(TEXT EXCERPT):
Tuesday, 24 May 2011

A Letter to Time

Dear Time,

I've got your number. The devious tricks you play.

When you're not around I feel like an addict, crawling the floor, walls, in desperation; frustrations tearing at skin, the fear a rapid scrape against my chest. When will he be back? I wonder. I just need you for a little longer, an hour will do.

But you never come.

There are moments when you languish on hands, of clock and human, a slow decay of seconds and minutes, of possibilities. Moments which consume to drown me in awareness. In these, I hate you. I do not like the awareness of time; the tick tock sound of a clock. It's an unyielding reminder, a warning, of life slipping past. At once, I am filled with guilt, regret, for all the things I could be doing, all the things I should have done when I had the chance; when we had the chance.

But I never did.

And it annoys me, time. They speak of you as some magical creature with the ability to eradicate all the bad memories, the unwanted details. As if you are a giant eraser that we may use to clear our page, to wipe clean our slate. But no matter how many times one starts over, we can still see the faint outline of what used to be. No matter how clear it looks to the outside eye, we know it's there. 

They say you are a great healer. That as you pass, the wound mends. But everyone forgets that all wounds, however small, leave a scar. Red and raised, though it may fade, it is always there. No one ever says anything about that.

Some days you seem like an instrument of torture; an endless stretch of suffering. And then there are those days when I reflect on all those moments you afforded over the years; the shared smiles, birthdays, weddings, graduations, parties and friends. The minutes spent watching the sun rise over the Grand Canyon and the catch of my breath that followed, the seconds before my first kiss when I forgot that everyone else existed. They are an accumulation of wondrous, unforgettable things that only you could provide.

I've had enough of you and yet, somehow, I will never have enough. 

Forever Yours,
Lou 

Tuesday, 26 April 2011

The Family Tree

Roots gnarled, pokes sharp
through black soil.
Trunk slants to one side
in a weary lean of surrender.
The branches,
they don't sit so well;
through moonlight their shadows crawl
up my wall in a crooked twist
and weave; so close,
and yet the distance
of sticks and stems
is a whispered breath,
a wandered mile.

Bark weathered, chipped,
its face of worn whorls, crack
like the desert floor.
I set them free,
these handfuls of dust,
through limp fingers
and the storm carries them away, far,
in a frightful gust of wind.
My eyes sting.
Splinters of past wound me
and I bleed my Grandmother's tears
and the hundred years
of growth rots
at garden's end.

We cut it down;
the rotten tree.
Branches burn to ash,
twig to dust.
By the warmth we wait,
the white singe
of smoke drifts away.
We do not stoke the embers.
We watch them glow orange red,
a slow fade to black
on dying breath.

Sunday, 17 April 2011

Early Birds

This morning, I woke early. The birds were deep in conversation, perched on the leafless tree outside my bedroom window. The sky gently roared with a far-off flight.

It was the kind of early which I usually observe as being late. With insomnia, if I'm lucky, I rarely get to sleep before 5am. This morning I found myself surprised, confused, to be waking up the other side of it and without prompting, no less. It felt as if I'd opened someone else's mail without reading the name first. It's all too easily done, absent-mindedly, but once you realise, it feels a bit wrong.

(DATASET CONTENT):
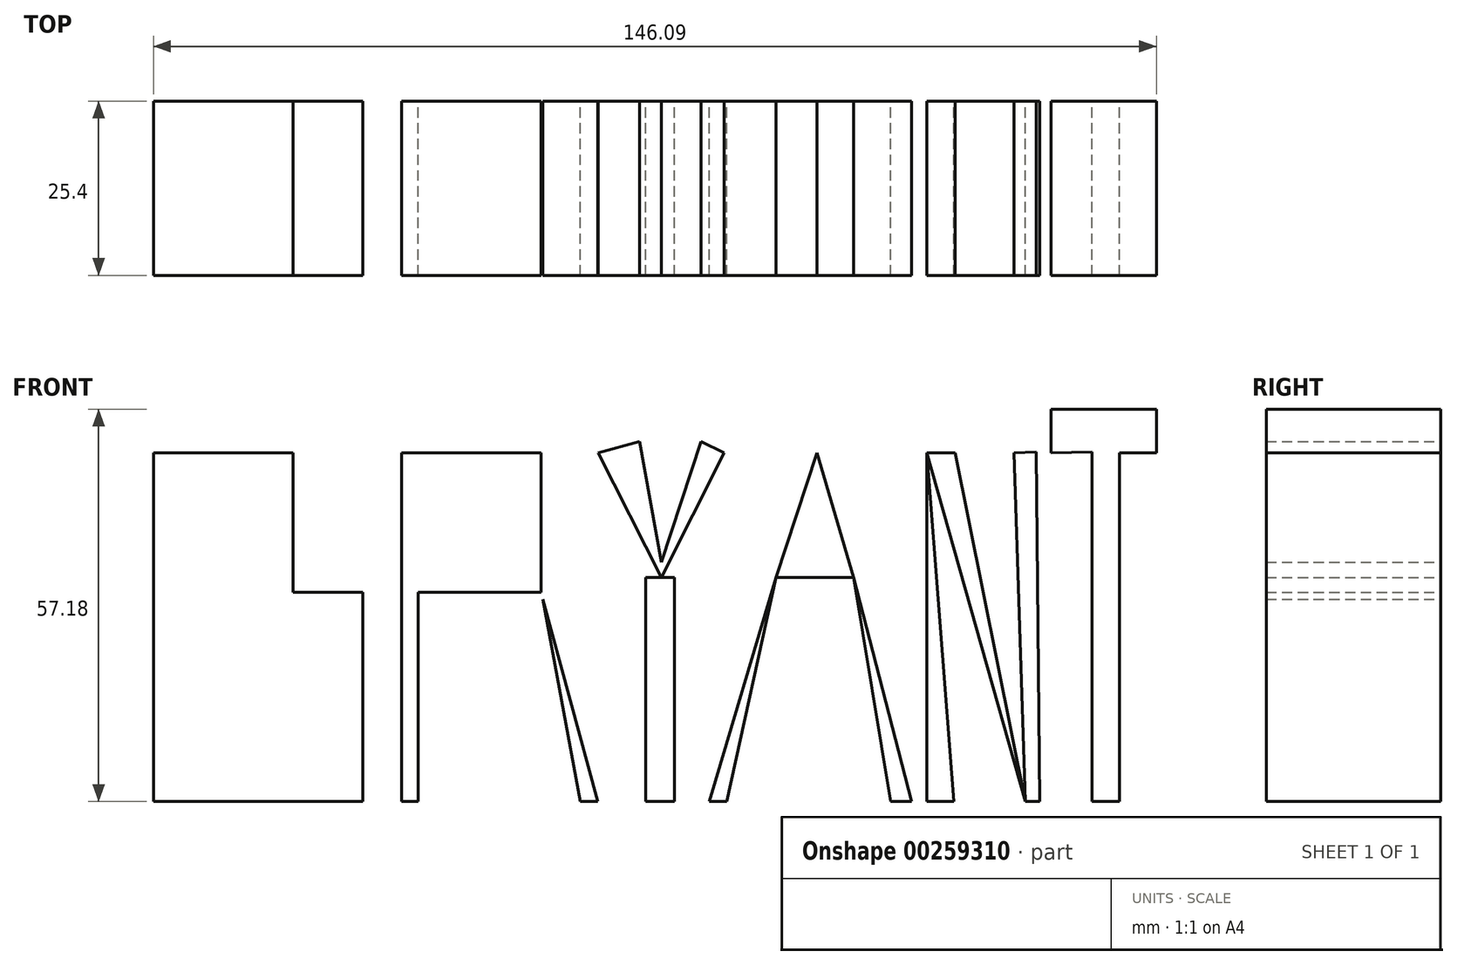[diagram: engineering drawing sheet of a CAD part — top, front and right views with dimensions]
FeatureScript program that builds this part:
annotation { "Feature Type Name" : "Feature", "Feature Type Description" : "" }
export const myFeature = defineFeature(function(context is Context, id is Id, definition is map)
    precondition{}
    {
        {
            var Q0;
            Q0=qCreatedBy(makeId("Front.planeOp"),FACE);
            var sketch = newSketch(context, id + "F0", { "sketchPlane" : qUnion([Q0])});
            skLineSegment(sketch, "E0", {"start": v(-73.96, 0) * mm, "end": v(-73.96, 50.8) * mm});
            skLineSegment(sketch, "E1", {"start": v(-73.96, 50.8) * mm, "end": v(-53.64, 50.8) * mm});
            skLineSegment(sketch, "E2", {"start": v(-53.64, 50.8) * mm, "end": v(-53.64, 30.48) * mm});
            skLineSegment(sketch, "E3", {"start": v(-53.64, 30.48) * mm, "end": v(-73.96, 30.48) * mm});
            skLineSegment(sketch, "E4", {"start": v(-53.64, 30.48) * mm, "end": v(-43.48, 30.48) * mm});
            skLineSegment(sketch, "E5", {"start": v(-43.48, 30.48) * mm, "end": v(-43.48, 0) * mm});
            skLineSegment(sketch, "E6", {"start": v(-43.48, 0) * mm, "end": v(-73.96, 0) * mm});
            skLineSegment(sketch, "E7", {"start": v(-37.81, 50.8) * mm, "end": v(-37.81, 0) * mm});
            skLineSegment(sketch, "E8", {"start": v(-37.81, 50.8) * mm, "end": v(-17.5, 50.8) * mm});
            skLineSegment(sketch, "E9", {"start": v(-17.5, 50.8) * mm, "end": v(-17.5, 30.48) * mm});
            skLineSegment(sketch, "E10", {"start": v(-17.5, 30.48) * mm, "end": v(-37.81, 30.48) * mm});
            skLineSegment(sketch, "E11", {"start": v(-17.5, 30.48) * mm, "end": v(-9.24, 0) * mm});
            skLineSegment(sketch, "E12", {"start": v(-37.81, 0) * mm, "end": v(-35.44, 0) * mm});
            skLineSegment(sketch, "E13", {"start": v(-35.44, 0) * mm, "end": v(-35.44, 30.48) * mm});
            skLineSegment(sketch, "E14", {"start": v(-9.24, 0) * mm, "end": v(-11.78, 0) * mm});
            skLineSegment(sketch, "E15", {"start": v(-11.78, 0) * mm, "end": v(-17.23, 29.5) * mm});
            skLineSegment(sketch, "E16", {"start": v(-9.17, 50.8) * mm, "end": v(0, 32.67) * mm});
            skLineSegment(sketch, "E17", {"start": v(0, 32.67) * mm, "end": v(9.15, 50.81) * mm});
            skLineSegment(sketch, "E18", {"start": v(0, 32.67) * mm, "end": v(0, 0) * mm});
            skLineSegment(sketch, "E19", {"start": v(22.7, 50.81) * mm, "end": v(16.73, 32.67) * mm});
            skLineSegment(sketch, "E20", {"start": v(22.7, 50.81) * mm, "end": v(28.02, 32.67) * mm});
            skLineSegment(sketch, "E21", {"start": v(28.02, 32.67) * mm, "end": v(16.73, 32.67) * mm});
            skLineSegment(sketch, "E22", {"start": v(16.73, 32.67) * mm, "end": v(7.03, 0) * mm});
            skLineSegment(sketch, "E23", {"start": v(7.03, 0) * mm, "end": v(9.57, 0) * mm});
            skLineSegment(sketch, "E24", {"start": v(9.57, 0) * mm, "end": v(16.73, 32.67) * mm});
            skLineSegment(sketch, "E25", {"start": v(28.02, 32.67) * mm, "end": v(36.46, 0) * mm});
            skLineSegment(sketch, "E26", {"start": v(36.46, 0) * mm, "end": v(33.44, 0) * mm});
            skLineSegment(sketch, "E27", {"start": v(33.44, 0) * mm, "end": v(28.02, 32.67) * mm});
            skLineSegment(sketch, "E28", {"start": v(38.72, 0) * mm, "end": v(38.72, 50.81) * mm});
            skLineSegment(sketch, "E29", {"start": v(38.72, 50.81) * mm, "end": v(53.02, 0) * mm});
            skLineSegment(sketch, "E30", {"start": v(53.02, 0) * mm, "end": v(51.37, 50.81) * mm});
            skLineSegment(sketch, "E31", {"start": v(38.72, 0) * mm, "end": v(42.64, 0) * mm});
            skLineSegment(sketch, "E32", {"start": v(42.64, 0) * mm, "end": v(38.72, 50.81) * mm});
            skLineSegment(sketch, "E33", {"start": v(38.72, 50.81) * mm, "end": v(42.79, 50.81) * mm});
            skLineSegment(sketch, "E34", {"start": v(42.79, 50.81) * mm, "end": v(53.02, 0) * mm});
            skLineSegment(sketch, "E35", {"start": v(51.37, 50.81) * mm, "end": v(54.63, 50.92) * mm});
            skLineSegment(sketch, "E36", {"start": v(54.63, 50.92) * mm, "end": v(55.15, 0) * mm});
            skLineSegment(sketch, "E37", {"start": v(55.15, 0) * mm, "end": v(53.02, 0) * mm});
            skLineSegment(sketch, "E38", {"start": v(9.15, 50.81) * mm, "end": v(5.81, 52.5) * mm});
            skLineSegment(sketch, "E39", {"start": v(5.81, 52.5) * mm, "end": v(0, 34.86) * mm});
            skLineSegment(sketch, "E40", {"start": v(-9.17, 50.8) * mm, "end": v(-3.15, 52.5) * mm});
            skLineSegment(sketch, "E41", {"start": v(-3.15, 52.5) * mm, "end": v(0, 34.86) * mm});
            skLineSegment(sketch, "E42", {"start": v(0, 32.67) * mm, "end": v(1.94, 32.67) * mm});
            skLineSegment(sketch, "E43", {"start": v(1.94, 32.67) * mm, "end": v(1.94, 0) * mm});
            skLineSegment(sketch, "E44", {"start": v(1.94, 0) * mm, "end": v(0, 0) * mm});
            skLineSegment(sketch, "E45", {"start": v(0, 32.67) * mm, "end": v(-2.24, 32.67) * mm});
            skLineSegment(sketch, "E46", {"start": v(-2.24, 32.67) * mm, "end": v(-2.24, 0) * mm});
            skLineSegment(sketch, "E47", {"start": v(-2.24, 0) * mm, "end": v(0, 0) * mm});
            skLineSegment(sketch, "E48", {"start": v(62.78, 50.92) * mm, "end": v(62.78, 0) * mm});
            skLineSegment(sketch, "E49", {"start": v(62.78, 0) * mm, "end": v(66.77, 0) * mm});
            skLineSegment(sketch, "E50", {"start": v(66.77, 0) * mm, "end": v(66.77, 50.85) * mm});
            skLineSegment(sketch, "E51", {"start": v(62.78, 50.92) * mm, "end": v(66.77, 50.85) * mm});
            skLineSegment(sketch, "E52", {"start": v(66.77, 50.85) * mm, "end": v(72.13, 50.85) * mm});
            skLineSegment(sketch, "E53", {"start": v(72.13, 50.73) * mm, "end": v(72.13, 57.18) * mm});
            skLineSegment(sketch, "E54", {"start": v(72.33, 57.18) * mm, "end": v(56.82, 57.18) * mm});
            skLineSegment(sketch, "E55", {"start": v(56.82, 57.18) * mm, "end": v(56.82, 50.85) * mm});
            skLineSegment(sketch, "E56", {"start": v(56.82, 50.85) * mm, "end": v(62.78, 50.92) * mm});
            skSolve(sketch);
        }
        {
            var Q0;
            Q0 = qSketchRegion(id + "F0", true);
            var Q1;
            Q1=makeQuery(id+"F0.imprint","IMPRINT",FACE,{"disambiguationData":[TD([[makeQuery(id+"F0.imprint","IMPRINT",EDGE,{"derivedFrom":sQuery(id+"F0.wireOp",EDGE,"E51")}),1.0]])]});
            var Q2;
            Q2=makeQuery(id+"F0.imprint","IMPRINT",FACE,{"disambiguationData":[TD([[makeQuery(id+"F0.imprint","IMPRINT",EDGE,{"derivedFrom":sQuery(id+"F0.wireOp",EDGE,"E18")}),-1.0]])]});
            var Q3;
            Q3=makeQuery(id+"F0.imprint","IMPRINT",FACE,{"disambiguationData":[TD([[makeQuery(id+"F0.imprint","IMPRINT",EDGE,{"derivedFrom":sQuery(id+"F0.wireOp",EDGE,"E48")}),1.0]])]});
            var Q4;
            {var subQ0=sQuery(id+"F0.wireOp",EDGE,"E14");Q4=makeQuery(id+"F0.imprint","IMPRINT",FACE,{"disambiguationData":[TD([[makeQuery(id+"F0.imprint","IMPRINT",EDGE,{"derivedFrom":subQ0}),-1.0]])]});}
            var Q5;
            Q5=makeQuery(id+"F0.imprint","IMPRINT",FACE,{"disambiguationData":[TD([[makeQuery(id+"F0.imprint","IMPRINT",EDGE,{"derivedFrom":sQuery(id+"F0.wireOp",EDGE,"E16")}),1.0]])]});
            var Q6;
            Q6=makeQuery(id+"F0.imprint","IMPRINT",FACE,{"disambiguationData":[TD([[makeQuery(id+"F0.imprint","IMPRINT",EDGE,{"derivedFrom":sQuery(id+"F0.wireOp",EDGE,"E19")}),1.0]])]});
            var Q7;
            Q7=makeQuery(id+"F0.imprint","IMPRINT",FACE,{"disambiguationData":[TD([[makeQuery(id+"F0.imprint","IMPRINT",EDGE,{"derivedFrom":sQuery(id+"F0.wireOp",EDGE,"E22")}),1.0]])]});
            var Q8;
            Q8=makeQuery(id+"F0.imprint","IMPRINT",FACE,{"disambiguationData":[TD([[makeQuery(id+"F0.imprint","IMPRINT",EDGE,{"derivedFrom":sQuery(id+"F0.wireOp",EDGE,"E25")}),-1.0]])]});
            var Q9;
            Q9=makeQuery(id+"F0.imprint","IMPRINT",FACE,{"disambiguationData":[TD([[makeQuery(id+"F0.imprint","IMPRINT",EDGE,{"derivedFrom":sQuery(id+"F0.wireOp",EDGE,"E28")}),-1.0]])]});
            var Q10;
            Q10=makeQuery(id+"F0.imprint","IMPRINT",FACE,{"disambiguationData":[TD([[makeQuery(id+"F0.imprint","IMPRINT",EDGE,{"derivedFrom":sQuery(id+"F0.wireOp",EDGE,"E29")}),1.0]])]});
            var Q11;
            Q11=makeQuery(id+"F0.imprint","IMPRINT",FACE,{"disambiguationData":[TD([[makeQuery(id+"F0.imprint","IMPRINT",EDGE,{"derivedFrom":sQuery(id+"F0.wireOp",EDGE,"E30")}),-1.0]])]});
            var Q12;
            {var subQ0=sQuery(id+"F0.wireOp",EDGE,"E3");Q12=makeQuery(id+"F0.imprint","IMPRINT",FACE,{"disambiguationData":[TD([[makeQuery(id+"F0.imprint","IMPRINT",EDGE,{"derivedFrom":subQ0}),1.0]])]});}
            var Q13;
            {var subQ0=sQuery(id+"F0.wireOp",EDGE,"E1");Q13=makeQuery(id+"F0.imprint","IMPRINT",FACE,{"disambiguationData":[TD([[makeQuery(id+"F0.imprint","IMPRINT",EDGE,{"derivedFrom":subQ0}),-1.0]])]});}
            var Q14;
            {var subQ3=sQuery(id+"F0.wireOp",EDGE,"E8");Q14=makeQuery(id+"F0.imprint","IMPRINT",FACE,{"disambiguationData":[TD([[makeQuery(id+"F0.imprint","IMPRINT",EDGE,{"derivedFrom":subQ3}),-1.0]])]});}
            var Q15;
            {var subQ0=sQuery(id+"F0.wireOp",EDGE,"E12");Q15=makeQuery(id+"F0.imprint","IMPRINT",FACE,{"disambiguationData":[TD([[makeQuery(id+"F0.imprint","IMPRINT",EDGE,{"derivedFrom":subQ0}),1.0]])]});}
            var Q16;
            Q16=makeQuery(id+"F0.imprint","IMPRINT",FACE,{"disambiguationData":[TD([[makeQuery(id+"F0.imprint","IMPRINT",EDGE,{"derivedFrom":sQuery(id+"F0.wireOp",EDGE,"E18")}),1.0]])]});
            extrude(context, id + "F1", {"entities" : qUnion([Q0, Q1, Q2, Q3, Q4, Q5, Q6, Q7, Q8, Q9, Q10, Q11, Q12, Q13, Q14, Q15, Q16]), "depth" : 25.4 * mm});
        }
    });
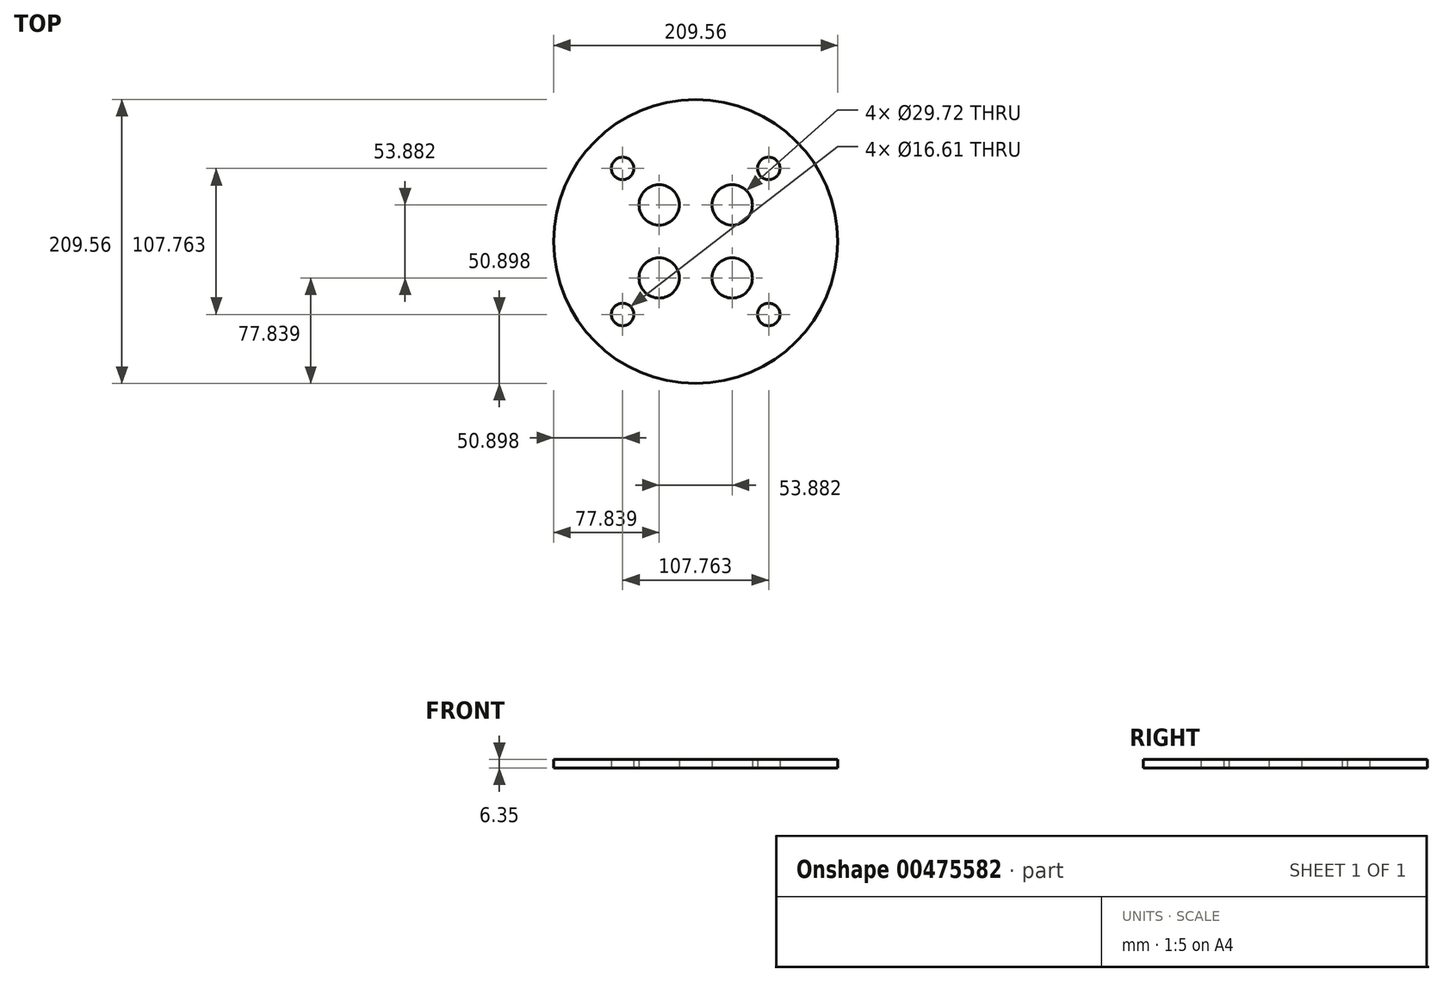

(EXERCISE TASKS):
(a) Answer these questions from the blog excerpt, one line each:
(i) In the letter to time, what is the sun seen rising over?
(ii) In the poem about the family tree, whose tears does the speaker bleed?
(iii) In the post about waking early, before what hour does the writer rarely get to sleep?
(b) Reproduce word for word the stretch of the blog excerpt from "Branches burn to" through "on dying breath.".

(EXPECTED OUTPUTS):
(a)
(i) The Grand Canyon
(ii) The speaker's Grandmother's
(iii) 5am

(b)
Branches burn to ash,
twig to dust.
By the warmth we wait,
the white singe
of smoke drifts away.
We do not stoke the embers.
We watch them glow orange red,
a slow fade to black
on dying breath.